## Provided passage
────

The enormous quantity of nitrogen serves but to dilute the oxygen, adapting it to the delicate tissues of the lungs of animals and to the purposes of combustion. Were the atmosphere pure oxygen, no fire once lighted could be extinguished, and iron would burn freely as wood now does in common air.

Besides these, there are substances accidently present in the atmosphere, especially near the ground, which in the form of gaseous miasmatic contagion, exercise a noxious influence on animal organization. Infusoria and minute particles of mineral and vegetable substances are also held in suspension in the atmosphere. This vast aerial ocean is never at rest. It has its gulf streams, its aerial currents, real air rivers, and is ever rolling its restless tides from the sea to the land, and from the land back over the waters. The upper and lower strata usually move in opposite directions. Aerial storms usually move in vast circles with a diameter of from two to five hundred miles, one arc upon the land and another on the sea, rushing always from right to left. The reason that carbonic acid gas accumulates, not to a dangerous amount during the winter sleep of vegetation, is thus accounted for. Currents of warm air, rich in oxygen, roll in from the tropics for the supply of the breathing animals of the higher zones, whilst opposite currents of cold air, dense with an accumulation of carbonic acid run steadily from all wintry climes, bearing an exhaustless supply of carbonaceous food for the luxurious and ever growing vegetable organism of equatorial lands.

────

## Provided material
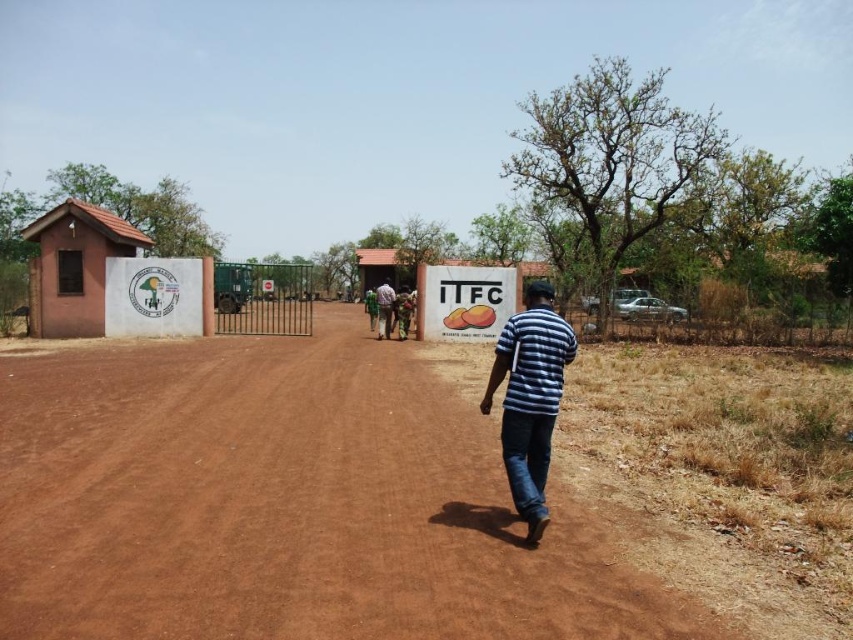
You are standing at the entrance of the ITFC building and want to walk towards the gate. There is a brown dirt track at center and a green fabric shirt at center in your view. Which object will you encounter first as you walk towards the gate?

The brown dirt track at center is closer to the viewer than the green fabric shirt at center, so you will encounter the brown dirt track at center first.

You are a visitor arriving at the ITFC facility and see the brown dirt track at center and the green fabric shirt at center. Which object is positioned to the right side from your perspective?

The brown dirt track at center is to the right of the green fabric shirt at center, so the brown dirt track at center is positioned to the right side.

────

## To do
1. According to the passage on the atmosphere, why does carbonic acid gas not build up to a dangerous amount while vegetation is dormant in winter? Answer in one to three sentences.
2. In the passage on the atmosphere, what range of diameters is given for the circles in which aerial storms move?

## Replies
1. Warm currents rich in oxygen flow in from the tropics to supply breathing animals in the higher zones. Opposite currents of cold air, dense with carbonic acid, run steadily from wintry climates and carry that gas to the growing vegetation of equatorial lands.

2. From two to five hundred miles.